A return to modesty
Under these new “yes means yes” campus sex policies, pretty much all hookups among college students can be deemed a sexual assault or rape.
Think about it.
If a guy hooks up with a girl and they’ve been drinking, that’s sexual assualt because under “yes means yes” people under the influence of alcohol can’t give consent.
If a guy hooks up with a girl and does not ask “can I touch you here,” “can I kiss you there,” “can I put it in there” through every single step of the process, that’s also a violation of “yes means yes” because affirmative consent must be ongoing throughout sexual activity.

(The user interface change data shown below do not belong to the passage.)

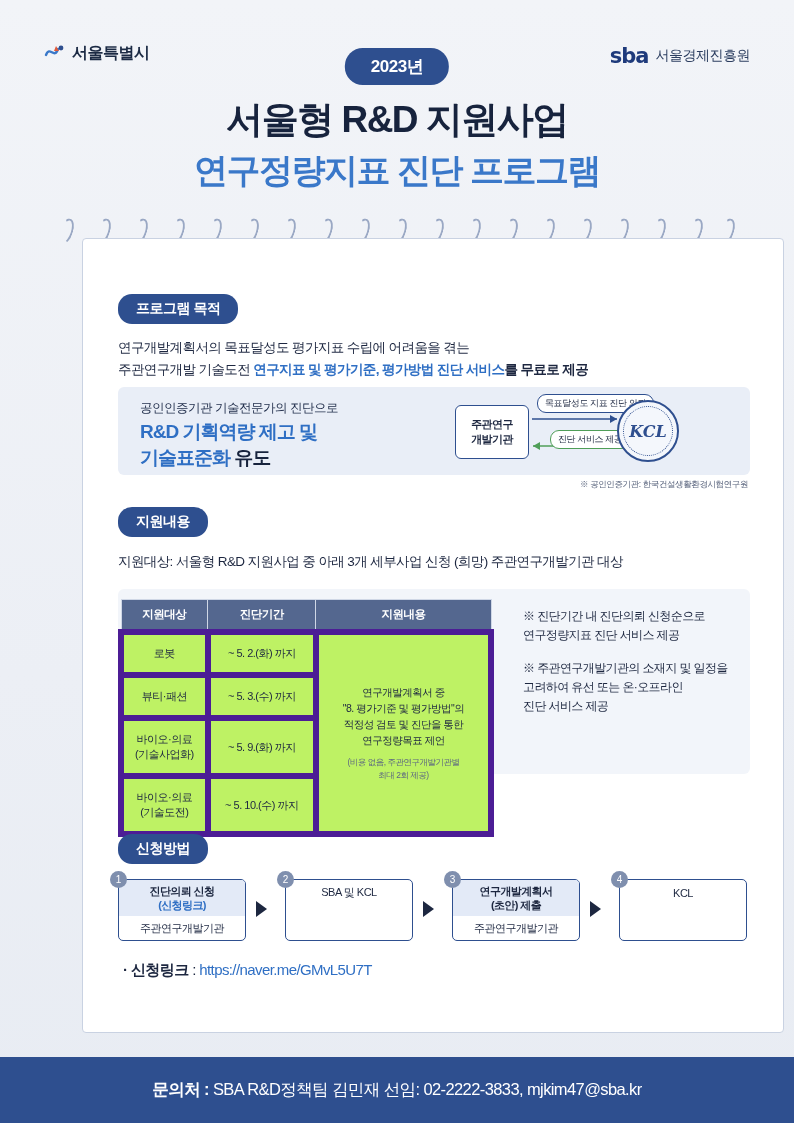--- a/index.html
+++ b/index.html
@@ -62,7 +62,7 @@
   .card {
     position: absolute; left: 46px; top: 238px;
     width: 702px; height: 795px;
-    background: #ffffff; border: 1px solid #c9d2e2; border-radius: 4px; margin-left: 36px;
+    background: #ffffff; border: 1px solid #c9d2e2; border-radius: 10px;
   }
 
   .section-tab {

If a girl is moaning and groaning during the hookup in apparent pleasure – even that’s not legal sex under “yes means yes,” because nonverbal consent doesn’t count.
Basically, guys are screwed under these new affirmative consent “yes means yes” policies, pardon the pun. Because we all know what brain young men think with during college. What are they to do? They’re in between a rock and a hard place.
And now the topic has reached mass crescendo. The word is out. Thanks to the White House, there’s not a college student in the nation who hasn’t heard how “it’s on us” to stop sexual assault (that means you, guys).
Back in the day, women held the control by keeping their modesty in check and making guys work for it. Today it’s mess with her after you mess with her, and she may get you tossed.
The threat is too real to ignore. So young men must take action. And their only sensible option? Keep it zipped.
Men must once again treat women like ladies. Go on dates. Stop at first base. Form a relationship.
Yep. It’s a Christian conservative’s wet dream! Young men must make chaste to avoid the possibility of a false accusation sure to be believed by administrators with titles such as “Sexual Assault Response Coordinator” and “Sexual Misconduct Director,” whose very jobs rely on having cases to adjudicate.
Here’s another way of putting it, via Heather Mac Donald in The Weekly Standard:
To be sure, the new campus sex regime puts boys in danger of trumped-up assault charges heard before kangaroo courts. But the solution is not more complex procedural protections cobbled over a sordid culture, the solution is to reject that culture entirely. Just as girls can avoid the risk of what the feminists call “rape” by not getting drunk and getting into bed with a guy whom they barely know, boys, too, can radically reduce the risk of a rape accusation by themselves not getting drunk and having sex with a girl whom they barely know.
Mothers worried that their college-bound sons will be hauled before a biased campus sex tribunal by a vindictive female should tell them: “Wait. Find a girlfriend and smother her with affection and respect. Write her love letters in the middle of the night. Escort her home after a date and then go home yourself.” If one-sided litigation risk results in boys taking a vow of celibacy until graduation, there is simply no loss whatsoever to society and only gain to individual character. Such efforts at self-control were made before, and can be made again.
We could be witnessing the end of casual campus sex, the slow strangulation of the hook-up culture. It cannot survive in a world where every casual sexual encounter can legally get a guy ejected.
Goodbye Hugh Hefner. Hello Mr. Darcy.